Udah seminggu nggak nulis, yang keluar malah… curhat. Hehe, maap yah para pembaca sekalian, jadi disuguhi postingan gw yg gak jelas ini 😛

Hmmm, akhir-akhir ini lagi banyak hal & pikiran yg swirling didlm kepala gue… tapi begitu mau dikeluarin dg nulis, rasanya susah aja. Susah krn… banyak & ruwet, seperti jalinan benang kusut yang bahkan nggak tahu lagi ada dimana ujungnya & dimana pangkalnya. Tapi mau gak mau harus diurai satu persatu. Gue merasa isi kepala gue sekarang udah kayak beribu barang yang berjejalan nggak karuan didalam sebuah ransel besar; isinya kacau balau berantakan… musti dikeluarin dulu semua barang2 itu dari dalam ransel, trus ditata ulang biar rapi, biar ranselnya enak buat diisi lagi…dan biar ranselnya nggak berat untuk dipanggul dalam “perjalanan hidup”.

Dari mana yah mulainya ?

Hmmm… ini ajah deh. Beberapa minggu lalu setelah gue sembuh dari sakit, gue berasa cranky banget. Otak gue, badan gue, diri gue, berasa cranky semua. Apa-apa yg gue kerjain pada nggak beres semuanya. Karena nggak beres ngerjain apa-pun, gue jadi gak pengen ngerjain apa2 dulu. Mood gue juga jadi hilang. Awalnya guw mikir, mungkin crankiness ini berhubungan dengan panasnya cuaca Penang dua bulan terakhir ini. 33 derajat Celcius, kelembaban 75-78%. Mateng aja tuh, berasa kayak hidup dalam dandang kukusan, booo’. Wajar kalo di cuaca panas, orang jadi cranky. Bukan kondisi yg favorable-lah. Tapi setelah gue pikir, nggak selalu gitu ah. Apapun penyebabnya, gue harus cari jalan keluar dari crankiness ini. Beberapa kali gue coba melakukan hal2 yg gue senangi seperti jalan2, menggambar lagi & masak… eh, jadinya malah nggak beres semua. Yang terakhir itu bikin gue tambah cranky & puyeng : pas gue coba masak, masakan gue rasanya kacaaaauuu semua (aaargh !!). Pasti ada apa-apa, pikir gue. Kalo sampe masakan gue rasanya kaca, itu pasti ada apa2 dengan diri gue.

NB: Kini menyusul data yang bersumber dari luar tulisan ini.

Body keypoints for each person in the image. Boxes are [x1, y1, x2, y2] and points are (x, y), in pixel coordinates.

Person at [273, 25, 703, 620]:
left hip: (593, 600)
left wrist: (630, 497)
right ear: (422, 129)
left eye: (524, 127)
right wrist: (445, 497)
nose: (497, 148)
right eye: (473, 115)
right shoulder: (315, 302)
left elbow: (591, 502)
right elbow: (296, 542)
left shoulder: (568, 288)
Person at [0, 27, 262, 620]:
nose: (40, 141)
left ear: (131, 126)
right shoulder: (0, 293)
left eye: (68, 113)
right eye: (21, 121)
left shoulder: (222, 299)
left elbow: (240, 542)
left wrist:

Nggak tahu deh, apa yang terjadi dengan diri gue… sampai jadi sedemikian cranky-nya.

Akhirnya, gue memutuskan untuk nggak melakukan apa2 dulu. Nggak menyentuh apapun, mengolah apapun. Menghilang sejenak. Being invisible. Biasanya gue berlari bersama orang2 lain yang juga berlari membawa kehidupannya, kali ini gue ingin diam… diam aja, sambil melihat kehidupan lain yg berseliweran disekeliling gue. Sampai gue merasa lebih baik & enakan.

Trus, beberapa hari yang lalu, gue baru dapet kabar dari teman  SMU gue kalau ibunya meninggal. She’s such a nice lady, baek banget. When i recalled some memories of her, well… it’s so hard not to cry. Nyesek aja. Gue jadi ngebatin, betapa usia manusia itu nggak ada yg tahu sampai dimana akhirnya & manusia nggak pernah tahu bagaimana saat & cara dia dipanggil oleh-Nya (…gue jadi inget sama film The Bucket List). Somehow, ini seolah jadi pengingat bagi gue untuk lebih mencintai & menghargai kehidupan, sehingga bisa menemukan lebih banyak “joy” untuk diri & juga berbagi “joy” tersebut kepada orang-orang yang dicintai.

Lainnya, gue menemukan kenyataan bahwa hidup ini bukanlah sebuah laboratorium yang dimana setiap variabel-variabelnya bisa gue kontrol sehingga bisa selalu memberikan hasil percobaan yang memuaskan. Ternyata nggak bisa gitu. Selalu ada a greater invisible hands yang mengatur kehidupan ini sedemikian rupa, sehingga… yang dituju adalah agar manusia selalu belajar, bukannya terima-jadi mendapatkan semua hal yang dia mau. Kita nggak bisa mengontrol semua aspek dalam kehidupan kita. Tapi kita bisa memilih, mau berusaha atau tidak. Mau belajar atau tidak. Semua hal yang terjadi, baik-buruk, untung-apes, senang-sedih… siap-nggak siap, segala hal yang terjadi dalam hidup ini dimaksudkan agar orang bisa siap untuk apapun & belajar.

Oia, satu lagi… memang betul kalau :  Life isn’t fair. But it’s still good.